Meski begitu, lokasi dapur mereka strategis, di pinggir jalan raya. Ini guna memudahkan pengambilan pemesanan sekaligus untuk semakin melambungkan nama Kepiting Nyinyir.

Gilang dan Rachman bisa memotong biaya sewa tempat yang mahal karena tempatnya enggak luas. Mereka juga enggak perlu keluar duit untuk renovasi dan membeli perlengkapan, seperti piring dan gelas, serta kursi dan meja makan.

Sesuai namanya Kepiting Nyinyir menawarkan makanan olahan kepiting. Selain itu, ada juga yang berbahan baku udang dan kerang. Harganya, mulai  Rp 65.000 hingga Rp 295.000 per porsi. “Namun, satu porsi bisa untuk disantap sama tiga orang,” ungkap Gilang.

Kini dalam sehari, penjualan Kepiting Nyinyir bisa mencapai 200 porsi atau 6.000 porsi per bulan. Adapun masakan paling favorit adalah kepiting saus padang seharga Rp 179.000 yang dalam sebulan bisa laku hingga 3.000 porsi. “Margin usaha kami 40%–50%,” sebut Gilang.

Bagi yang hobi masak dan punya resep turun-temurun, Anda bisa mengikuti jejak Gilang dan Rachman tanpa perlu membangun dapur baru di pinggir jalan. Anda bisa memanfaatkan dapur di rumah.

Bahkan, Anda enggak perlu memasarkan memasarkan masakan. Caranya, dengan bergabung di aplikasi pemesanan makanan seperti Madhang.

Suratni asal Yogyakarta, salah satu yang jadi mitra Madhang. Ia menawarkan aneka masakan khas Jogja, mulai gudeg, krecek, oseng-oseng mercon, hingga bakmi melalui aplikasi besutan Kaesang Pangarep, putra bungsu Presiden Joko Widodo tersebut.

Lewat Madhang, Suratni tidak perlu membuka kedai termasuk mengantarkan makanan pesanan ke pelanggan. Untuk bergabung di aplikasi pemesanan masakan rumahan khas Indonesia itu, ia cukup mendaftar via online. “Mitra mengisi data diri, lokasi dapur, fasilitas, dan menu apa saja yang disediakan,” ungkap Suratni.

Ojek online

Dengan menjadi mitra Madhang yang dalam bahasa Jawa berarti makan, Suratni bilang, dirinya bisa fokus memperbaiki kualitas makanan. Soalnya, dia enggak perlu pusing-pusing memikirkan pemasaran dan pengiriman pemesanan. Untuk pengiriman, Madhang menggandeng ojek online.

Suratni hanya perlu membayar Rp 1.000 dengan sistem isi ulang (top-up) tiap kali mengunggah foto makanan di aplikasi yang diluncurkan awal 2018 itu. Sedang untuk bergabung menjadi mitra, tidak dipungut biaya sepeser pun.

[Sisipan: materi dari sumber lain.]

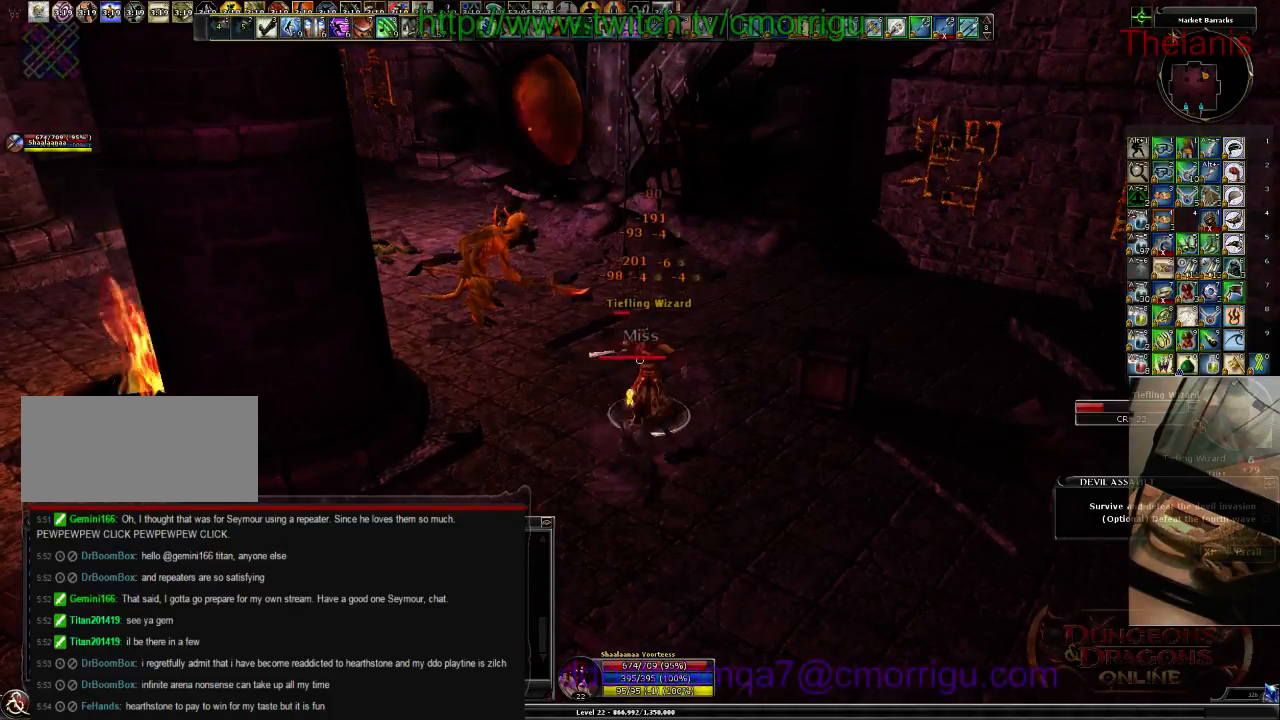
{"keys": ["w"], "events": [[467, "w", "down"]]}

Segendang sepenarian, Kepiting Nyinyir juga mengandalkan ojek daring untuk mengantarkan pesanan ke pelanggan. Apalagi, keunggulan ojek online bisa masuk ke gang-gang kecil. “Ini memudahkan pengiriman,” imbuh Gilang.

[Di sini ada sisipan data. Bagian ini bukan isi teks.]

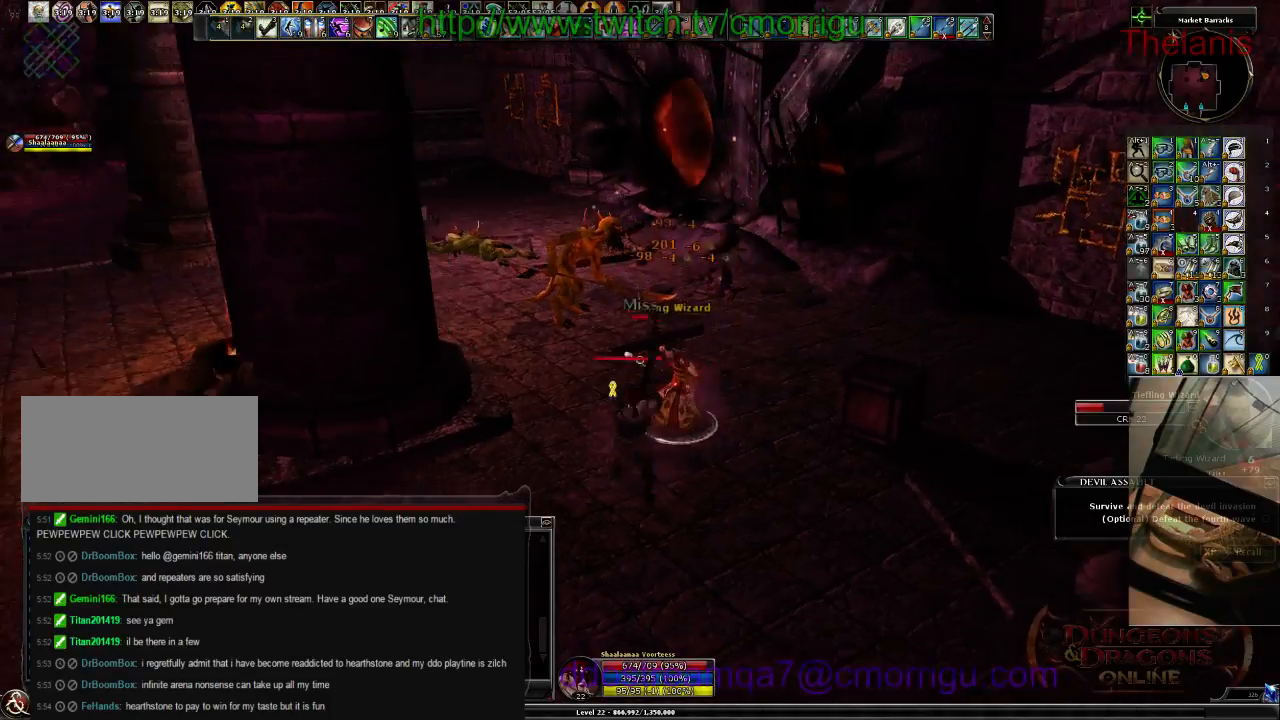
{"keys": ["w"], "events": []}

Untuk itu, Kepiting Nyinyir menjalin kongsi dengan perusahaan penyedia transportasi berbasis aplikasi. Sehingga, Gilang harus menyisihkan 10%–15% dari penjualan mereka kepada Grab dan Go-Jek. “Sistem profit sharing,” ujarnya.

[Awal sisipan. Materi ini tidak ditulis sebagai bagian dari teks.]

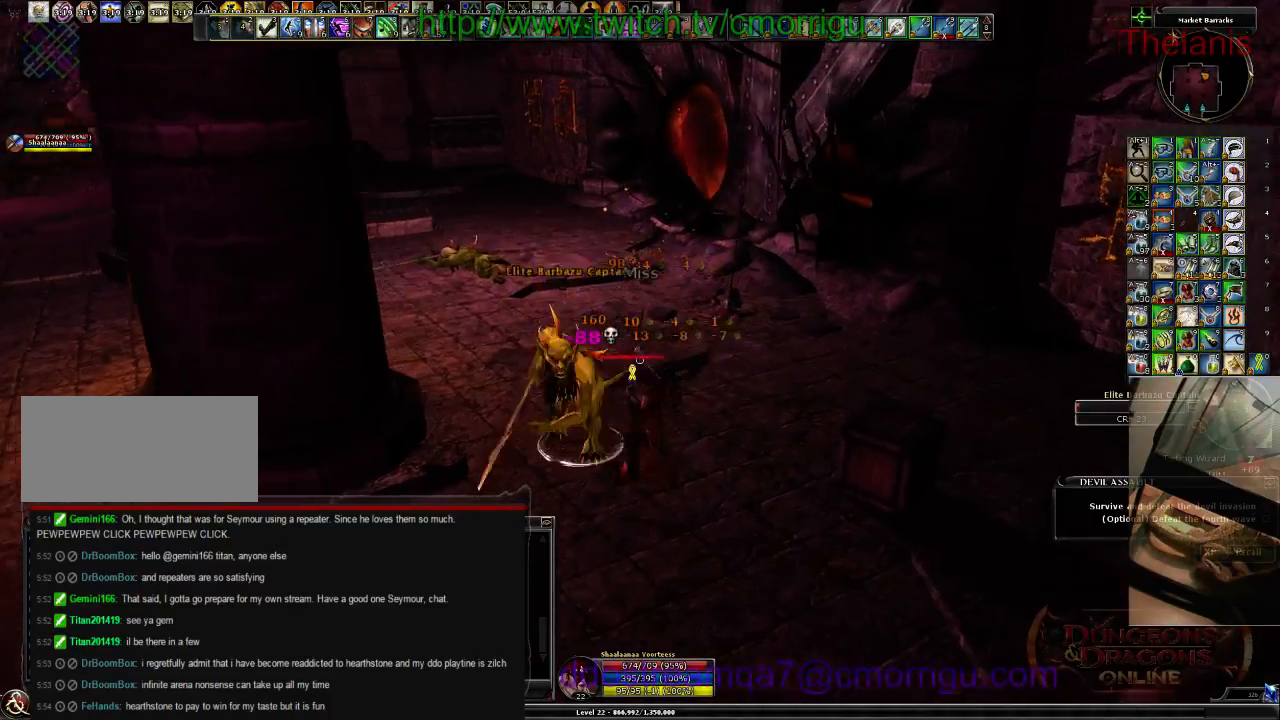
{"keys": [], "events": [[67, "w", "up"]]}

Selain dengan ojek online, Gilang juga menggandeng berbagai marketplace untuk memasarkan produknya. Mulai Shopee, Tokopedia, hingga Bukalapak menjadi mitra mereka. Tetapi, untuk kerjasama ini tak dipatok biaya tertentu.

Gilang mengatakan, kerjasama dengan ojek online dan marketplace merupakan hal wajib yang harus pelaku usaha lakukan di bisnis kuliner tanpa restoran. Itu lumrah, mengingat mereka sudah bisa memangkas biaya sewa tempat dan perlengkapan makan.

Sehingga, biaya pemasaran bisa dioptimalkan ke saluran online. Rata-rata dalam sebulan, Gilang mengeluarkan Rp 1 juta hingga Rp 5 juta untuk biaya marketing.

Di awal, Gilang menyarankan, untuk mempromosikan produk, pelaku usaha bisa mengundang teman terdekat untuk mencicipi masakan gratis. Tapi, mereka harus memotret makanan dan mengunggahnya di akun media sosial masing-masing.

Menurut Gilang, cara itu berhasil untuk Kepiting Nyinyir. Dengan hanya keluar modal sebesar Rp 3 juta untuk mengundang 30 teman terdekat makan gratis, nama Kepiting Nyinyir langsung terangkat. “Dalam waktu hanya dua hari sudah balik modal,” katanya.

Kini, Gilang mempekerjakan karyawan sebanyak 16 orang yang sebagian adalah juru masak. Mereka bekerja secara bergiliran alias shift di dua dapur Kepiting Nyinyir yang ada di Duren Sawit dan Bintaro.

Bisnis kuliner enggak perlu keluar modal gede, kan?